-- Exercise inputs follows --
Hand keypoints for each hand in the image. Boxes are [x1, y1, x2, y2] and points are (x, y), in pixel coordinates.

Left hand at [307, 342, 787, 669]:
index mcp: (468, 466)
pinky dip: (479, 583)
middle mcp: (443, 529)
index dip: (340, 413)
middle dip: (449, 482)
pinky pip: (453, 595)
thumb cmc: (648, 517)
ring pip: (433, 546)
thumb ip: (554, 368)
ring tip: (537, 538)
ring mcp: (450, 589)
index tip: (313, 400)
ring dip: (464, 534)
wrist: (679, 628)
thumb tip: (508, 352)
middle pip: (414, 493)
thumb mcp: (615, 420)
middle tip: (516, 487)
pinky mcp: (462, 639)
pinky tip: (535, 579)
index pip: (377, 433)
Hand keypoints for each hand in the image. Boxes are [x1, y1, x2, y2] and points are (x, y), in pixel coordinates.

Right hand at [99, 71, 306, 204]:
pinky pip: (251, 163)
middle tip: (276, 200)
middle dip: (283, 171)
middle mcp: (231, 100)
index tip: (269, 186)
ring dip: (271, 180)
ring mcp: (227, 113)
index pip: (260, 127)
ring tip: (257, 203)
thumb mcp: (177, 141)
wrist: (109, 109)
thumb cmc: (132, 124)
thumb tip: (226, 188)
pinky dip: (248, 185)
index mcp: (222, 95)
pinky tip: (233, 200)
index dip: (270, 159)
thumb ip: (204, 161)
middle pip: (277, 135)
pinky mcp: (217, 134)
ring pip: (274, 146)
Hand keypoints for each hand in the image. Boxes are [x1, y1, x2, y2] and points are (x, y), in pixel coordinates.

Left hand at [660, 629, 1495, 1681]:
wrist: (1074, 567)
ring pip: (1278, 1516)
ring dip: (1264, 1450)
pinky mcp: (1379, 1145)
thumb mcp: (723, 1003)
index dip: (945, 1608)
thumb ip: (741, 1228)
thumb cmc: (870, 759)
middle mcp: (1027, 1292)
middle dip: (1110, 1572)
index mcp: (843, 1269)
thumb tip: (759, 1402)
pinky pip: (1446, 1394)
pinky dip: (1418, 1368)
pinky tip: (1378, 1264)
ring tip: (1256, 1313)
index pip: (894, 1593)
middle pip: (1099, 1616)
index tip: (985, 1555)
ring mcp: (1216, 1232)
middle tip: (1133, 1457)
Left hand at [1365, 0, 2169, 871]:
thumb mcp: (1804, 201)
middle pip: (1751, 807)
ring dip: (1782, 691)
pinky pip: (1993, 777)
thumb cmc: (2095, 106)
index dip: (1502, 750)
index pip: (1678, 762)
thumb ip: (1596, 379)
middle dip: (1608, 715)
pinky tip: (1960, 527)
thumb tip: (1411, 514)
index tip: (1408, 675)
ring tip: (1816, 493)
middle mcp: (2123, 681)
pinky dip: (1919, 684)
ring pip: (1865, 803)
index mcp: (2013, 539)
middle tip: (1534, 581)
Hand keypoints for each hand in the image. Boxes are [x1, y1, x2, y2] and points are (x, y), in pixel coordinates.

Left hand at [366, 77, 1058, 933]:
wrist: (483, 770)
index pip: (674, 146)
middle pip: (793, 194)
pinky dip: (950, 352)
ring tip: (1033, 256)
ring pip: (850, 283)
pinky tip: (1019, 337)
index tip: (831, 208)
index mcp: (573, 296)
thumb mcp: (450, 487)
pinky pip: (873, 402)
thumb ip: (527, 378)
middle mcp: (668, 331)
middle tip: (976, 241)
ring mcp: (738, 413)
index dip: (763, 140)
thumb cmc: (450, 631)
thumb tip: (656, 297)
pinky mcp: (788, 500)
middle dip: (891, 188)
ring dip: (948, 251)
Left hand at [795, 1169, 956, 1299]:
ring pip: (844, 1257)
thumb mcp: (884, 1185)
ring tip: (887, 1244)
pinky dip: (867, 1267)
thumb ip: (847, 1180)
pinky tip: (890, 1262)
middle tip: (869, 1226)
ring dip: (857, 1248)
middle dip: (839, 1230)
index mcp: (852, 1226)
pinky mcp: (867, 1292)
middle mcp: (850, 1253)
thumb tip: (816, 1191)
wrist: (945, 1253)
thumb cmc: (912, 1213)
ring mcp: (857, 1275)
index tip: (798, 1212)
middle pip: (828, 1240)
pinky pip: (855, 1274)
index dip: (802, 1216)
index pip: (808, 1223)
-- Exercise inputs concluded --
▶ _What is expected_: Retype word for word everything in the listing above from the line that holds "ring mcp: (227, 113)" down to the line that holds "index mcp: (2013, 539)". Keep both end lines and leave out the rest.

▶ _Result below_:
ring mcp: (227, 113)
index pip: (260, 127)
ring tip: (257, 203)
thumb mcp: (177, 141)
wrist: (109, 109)
thumb cmc: (132, 124)
thumb tip: (226, 188)
pinky dip: (248, 185)
index mcp: (222, 95)
pinky tip: (233, 200)
index dip: (270, 159)
thumb ip: (204, 161)
middle pip: (277, 135)
pinky mcp: (217, 134)
ring pip: (274, 146)
Hand keypoints for each hand in the image. Boxes are [x1, y1, x2, y2] and points are (x, y), in pixel coordinates.

Left hand at [660, 629, 1495, 1681]:
wrist: (1074, 567)
ring pip: (1278, 1516)
ring dip: (1264, 1450)
pinky mcp: (1379, 1145)
thumb mcp: (723, 1003)
index dip: (945, 1608)
thumb ip: (741, 1228)
thumb cmc: (870, 759)
middle mcp: (1027, 1292)
middle dip: (1110, 1572)
index mcp: (843, 1269)
thumb tip: (759, 1402)
pinky pip: (1446, 1394)
pinky dip: (1418, 1368)
pinky tip: (1378, 1264)
ring tip: (1256, 1313)
index pip: (894, 1593)
middle pip: (1099, 1616)
index tip: (985, 1555)
ring mcp: (1216, 1232)
middle tip: (1133, 1457)
Left hand at [1365, 0, 2169, 871]:
thumb mcp: (1804, 201)
middle pip: (1751, 807)
ring dip: (1782, 691)
pinky pip: (1993, 777)
thumb cmc: (2095, 106)
index dip: (1502, 750)
index pip: (1678, 762)
thumb ip: (1596, 379)
middle dip: (1608, 715)
pinky tip: (1960, 527)
thumb tip: (1411, 514)
index tip: (1408, 675)
ring tip: (1816, 493)
middle mcp: (2123, 681)
pinky dip: (1919, 684)
ring pip: (1865, 803)
index mcp: (2013, 539)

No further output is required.